SPIEGEL: Trotzdem kreisen die Schweizer Medien um dieses Urteil. Die Seniorinnen werden auf Schritt und Tritt von Kameras begleitet, geben Interviews in unterschiedlichen Sprachen, werden gefeiert.

Reich: Persönlich verstehe ich das absolut, die Frauen haben acht Jahre lang auf diesen Tag hingearbeitet. Und natürlich ist auch juristisch bedeutsam, was passiert ist. Wir sehen hier einen Trend, der sich auch schon bei anderen Urteilen, etwa dem des deutschen Bundesverfassungsgerichts aus dem Jahr 2021 gezeigt hat: die fortschreitende Subjektivierung der Rechtsordnung.

SPIEGEL: Das müssen Sie erklären.

Reich: Objektive Rechtsgrundsätze werden in dem Sinne subjektiviert, dass sie von Individuen eingeklagt werden können. Und die Menschenrechte eignen sich besonders gut, da sie auch einen moralischen Gehalt haben. Dass dies nun in der Rechtsprechung zu Klimafragen immer häufiger passiert, ist sicher ein Paradigmenwechsel. Trotzdem bleibt dieses Feld sehr komplex.

SPIEGEL: Was meinen Sie damit?

Reich: In der Schweiz haben wir etwa die Situation, dass viele Emissionen, für die die Schweizer Bevölkerung verantwortlich ist, gar nicht in der Schweiz anfallen. Die Schweiz hat einen sehr hohen Anteil an »embedded emissions«, er liegt bei etwa siebzig Prozent. Das hat vor allem damit zu tun, dass die Schweiz ein sehr teurer Standort ist und die gesamte Schwerindustrie ins Ausland ausgelagert wurde.

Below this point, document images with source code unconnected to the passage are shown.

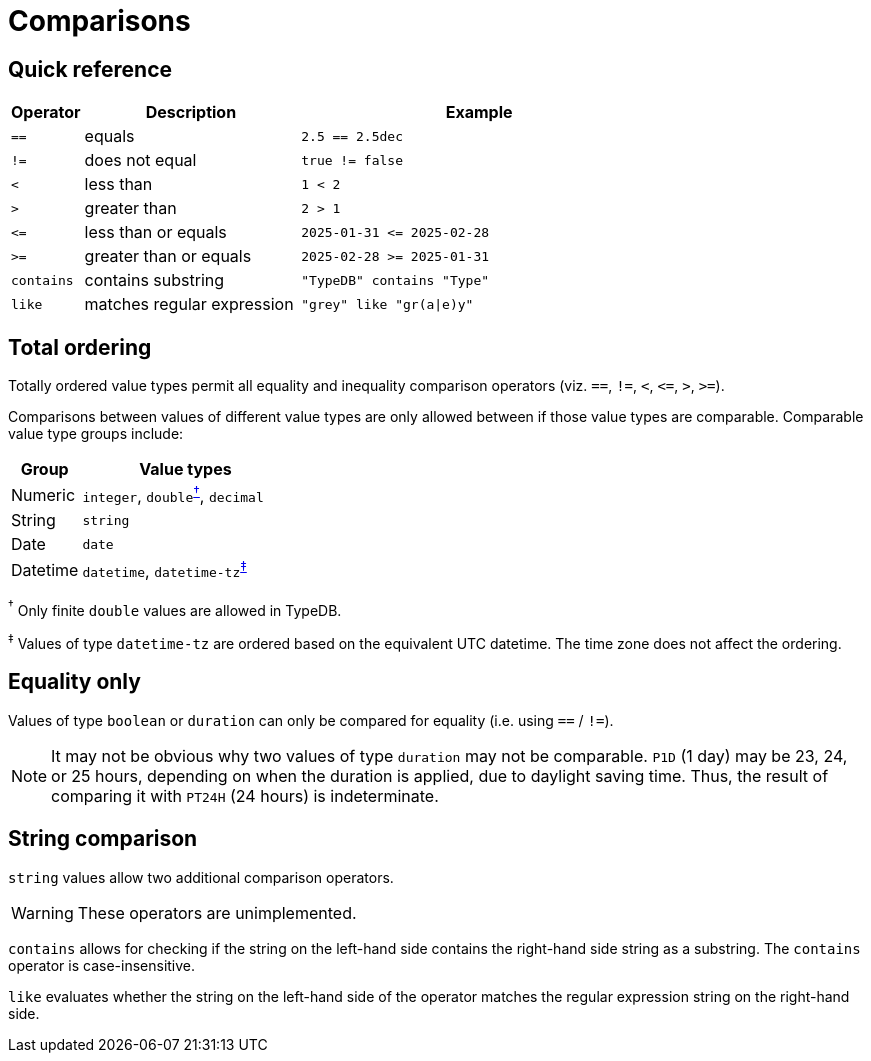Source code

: = Comparisons

== Quick reference

[%header,cols="1,3,5"]
|===
|Operator
|Description
|Example

|`==`
|equals
|`2.5 == 2.5dec`

|`!=`
|does not equal
|`true != false`

|`<`
|less than
|`1 < 2`

|`>`
|greater than
|`2 > 1`

|`\<=`
|less than or equals
|`2025-01-31 \<= 2025-02-28`

|`>=`
|greater than or equals
|`2025-02-28 >= 2025-01-31`

|`contains`
|contains substring
|`"TypeDB" contains "Type"`

|`like`
|matches regular expression
|`"grey" like "gr(a\|e)y"`
|===

== Total ordering

Totally ordered value types permit all equality and inequality comparison operators (viz. `==`, `!=`, `<`, `\<=`, `>`, `>=`).

Comparisons between values of different value types are only allowed between if those value types are comparable. Comparable value type
groups include:

[%header,cols="1,3"]
|===
|Group | Value types

|Numeric
|`integer`, ``double``^<<double-footnote,†>>^, `decimal`

|String
|`string`

|Date
|`date`

|Datetime
|`datetime`, ``datetime-tz``^<<datetime-tz-footnote,‡>>^
|===

[#double-footnote]#^†^# Only finite `double` values are allowed in TypeDB.

[#datetime-tz-footnote]#^‡^# Values of type `datetime-tz` are ordered based on the equivalent UTC datetime. The time zone does not affect
the ordering.

== Equality only

Values of type `boolean` or `duration` can only be compared for equality (i.e. using `==` / `!=`).

NOTE: It may not be obvious why two values of type `duration` may not be comparable.
`P1D` (1 day) may be 23, 24, or 25 hours, depending on when the duration is applied, due to daylight saving time.
Thus, the result of comparing it with `PT24H` (24 hours) is indeterminate.

== String comparison

`string` values allow two additional comparison operators.

WARNING: These operators are unimplemented.

`contains` allows for checking if the string on the left-hand side contains the right-hand side string as a substring.
The `contains` operator is case-insensitive.

`like` evaluates whether the string on the left-hand side of the operator matches the regular expression string on the right-hand side.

SPIEGEL: Kann die Schweiz denn nicht auch dazu beitragen, dass im Ausland Emissionen reduziert werden?

Reich: Das tut sie. Aber hier ist das Land in einer sehr umstrittenen Pionierrolle. Man finanziert Emissionseinsparungen im Ausland aus der grundsätzlich richtigen Überlegung heraus, dass ein Franken anderswo mehr CO₂ einsparen kann als in der teuren Schweiz. Doch diese Projekte sind zum Teil schlecht überwacht, manche Einsparungen werden doppelt abgerechnet.

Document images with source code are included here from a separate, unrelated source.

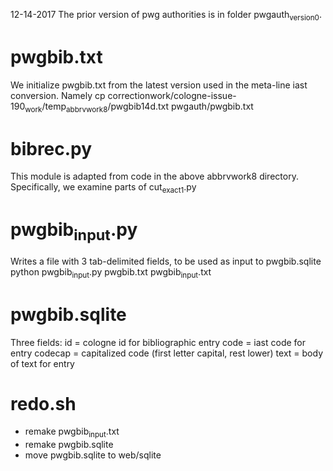 
12-14-2017
The prior version of pwg authorities is in folder pwgauth_version0.

* pwgbib.txt
We initialize pwgbib.txt from the latest version used in the meta-line
iast conversion. Namely
cp correctionwork/cologne-issue-190_work/temp_abbrvwork8/pwgbib14d.txt pwgauth/pwgbib.txt

* bibrec.py
This module is adapted from code in the above abbrvwork8 directory.
Specifically, we examine parts of cut_exact1.py 

* pwgbib_input.py
Writes a file with 3 tab-delimited fields, to be used as input
to pwgbib.sqlite
python pwgbib_input.py pwgbib.txt pwgbib_input.txt

* pwgbib.sqlite
Three fields:
 id  = cologne id for bibliographic entry
 code = iast code for entry
 codecap = capitalized code (first letter capital, rest lower)
 text = body of text for entry

* redo.sh
- remake pwgbib_input.txt
- remake pwgbib.sqlite
- move pwgbib.sqlite to web/sqlite


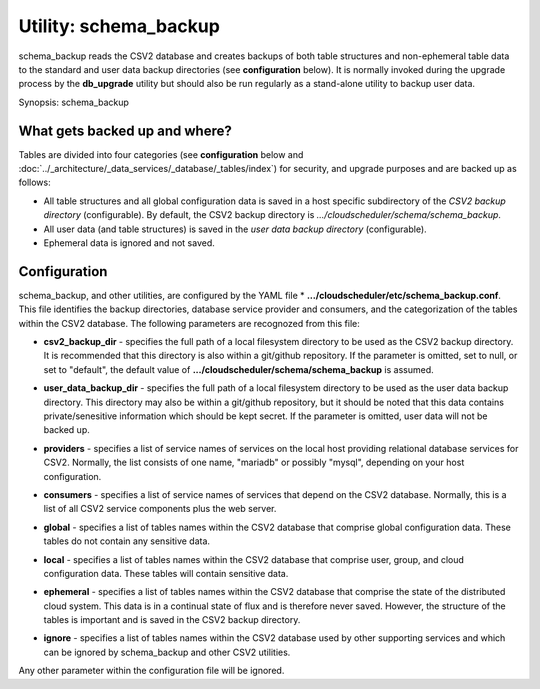 Utility: schema_backup
======================

schema_backup reads the CSV2 database and creates backups of both table structures and
non-ephemeral table data to the standard and user data backup directories (see **configuration**
below). It is normally invoked during the upgrade process by the **db_upgrade** utility
but should also be run regularly as a stand-alone utility to backup user data.

Synopsis: schema_backup

What gets backed up and where?
^^^^^^^^^^^^^^^^^^^^^^^^^^^^^^

Tables are divided into four categories (see **configuration** below  and 
:doc:`../_architecture/_data_services/_database/_tables/index`)
for security, and upgrade purposes and are backed up as follows:

* All table structures and all global configuration data is saved in a host specific 
  subdirectory of the *CSV2 backup directory* (configurable).
  By default, the CSV2
  backup directory is *.../cloudscheduler/schema/schema_backup*.
* All user data (and table structures) is saved in the *user data backup directory* (configurable).
* Ephemeral data is ignored and not saved.

Configuration
^^^^^^^^^^^^^

schema_backup, and other utilities, are configured by the YAML file 
* **.../cloudscheduler/etc/schema_backup.conf**. This file identifies the backup directories, database
service provider and consumers, and the categorization of the tables within the CSV2 database. The
following parameters are recognozed from this file:

* **csv2_backup_dir** - specifies the full path of a local filesystem directory to be used as the
  CSV2 backup directory. It is recommended that this directory is also within a git/github repository.
  If the parameter is omitted, set to null, or set to "default", the default value of
  **.../cloudscheduler/schema/schema_backup** is assumed. 
 
..

* **user_data_backup_dir** - specifies the full path of a local filesystem directory to be used as the
  user data backup directory. This directory may also be within a git/github repository, but it should
  be noted that this data contains private/senesitive information which should be kept secret.
  If the parameter is omitted, user data will not be backed up.

..

* **providers** - specifies a list of service names of services on the local host providing relational
  database services for CSV2. Normally, the list consists of one name, "mariadb" or possibly "mysql", 
  depending on your host configuration.

..

* **consumers** - specifies a list of service names of services that depend on the CSV2 database. Normally,
  this is a list of all CSV2 service components plus the web server. 

..

* **global** - specifies a list of tables names within the CSV2 database that comprise global configuration
  data. These tables do not contain any sensitive data.

..

* **local** - specifies a list of tables names within the CSV2 database that comprise user, group, and cloud
  configuration data. These tables will contain sensitive data.

..

* **ephemeral** - specifies a list of tables names within the CSV2 database that comprise the state of the
  distributed cloud system. This data is in a continual state of flux and is therefore never saved. However,
  the structure of the tables is important and is saved in the CSV2 backup directory.

..

* **ignore** - specifies a list of tables names within the CSV2 database used by other supporting services 
  and which can be ignored by schema_backup and other CSV2 utilities.

Any other parameter within the configuration file will be ignored.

SPIEGEL: Lassen sich solche komplexen Zusammenhänge in einem Urteil abbilden?

Reich: Die Richter in Straßburg haben es zumindest versucht. Wer sich für die genaue Rechtsprechung interessiert, sollte sich das Urteil  unbedingt einmal durchlesen.

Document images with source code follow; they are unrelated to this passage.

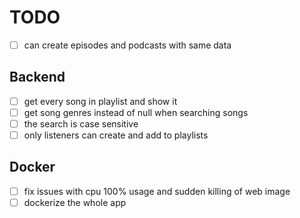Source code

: * TODO
- [ ] can create episodes and podcasts with same data

** Backend
- [ ] get every song in playlist and show it
- [ ] get song genres instead of null when searching songs
- [ ] the search is case sensitive
- [ ] only listeners can create and add to playlists

** Docker
- [ ] fix issues with cpu 100% usage and sudden killing of web image
- [ ] dockerize the whole app
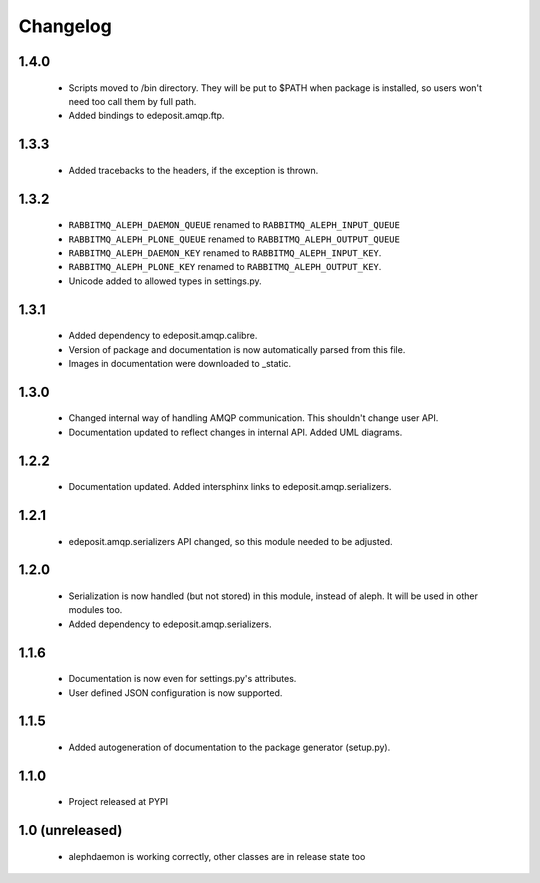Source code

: Changelog
=========


1.4.0
-----
    - Scripts moved to /bin directory. They will be put to $PATH when package is installed, so users won't need too call them by full path.
    - Added bindings to edeposit.amqp.ftp.

1.3.3
-----
    - Added tracebacks to the headers, if the exception is thrown.

1.3.2
-----
    - ``RABBITMQ_ALEPH_DAEMON_QUEUE`` renamed to ``RABBITMQ_ALEPH_INPUT_QUEUE``
    - ``RABBITMQ_ALEPH_PLONE_QUEUE`` renamed to ``RABBITMQ_ALEPH_OUTPUT_QUEUE``
    - ``RABBITMQ_ALEPH_DAEMON_KEY`` renamed to ``RABBITMQ_ALEPH_INPUT_KEY``.
    - ``RABBITMQ_ALEPH_PLONE_KEY`` renamed to ``RABBITMQ_ALEPH_OUTPUT_KEY``.
    - Unicode added to allowed types in settings.py.

1.3.1
-----
    - Added dependency to edeposit.amqp.calibre.
    - Version of package and documentation is now automatically parsed from this file.
    - Images in documentation were downloaded to _static.

1.3.0
-----
    - Changed internal way of handling AMQP communication. This shouldn't change user API.
    - Documentation updated to reflect changes in internal API. Added UML diagrams.

1.2.2
-----
    - Documentation updated. Added intersphinx links to edeposit.amqp.serializers.

1.2.1
-----
    - edeposit.amqp.serializers API changed, so this module needed to be adjusted.

1.2.0
-----
    - Serialization is now handled (but not stored) in this module, instead of aleph. It will be used in other modules too.
    - Added dependency to edeposit.amqp.serializers.

1.1.6
-----
    - Documentation is now even for settings.py's attributes.
    - User defined JSON configuration is now supported.

1.1.5
-----
    - Added autogeneration of documentation to the package generator (setup.py).

1.1.0
-----
    - Project released at PYPI

1.0 (unreleased)
----------------
    - alephdaemon is working correctly, other classes are in release state too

SPIEGEL: Gehen Sie davon aus, dass sich nun auch andere Bevölkerungsgruppen ermutigt fühlen, ihr Land zu verklagen?

Reich: Wir werden eher sehen, dass zunehmend auch private Unternehmen in die Verantwortung genommen werden. In Deutschland gibt es etwa das Verfahren gegen RWE, in der Schweiz ist ein Verfahren gegen das Baustoffunternehmen Holcim anhängigNoch spannender finde ich aber die niederländische Klage gegen den Mineralöl-Konzern Shell – anders als bei den KlimaSeniorinnen könnten hier nämlich wirklich konkrete Konsequenzen für das Unternehmen entstehen.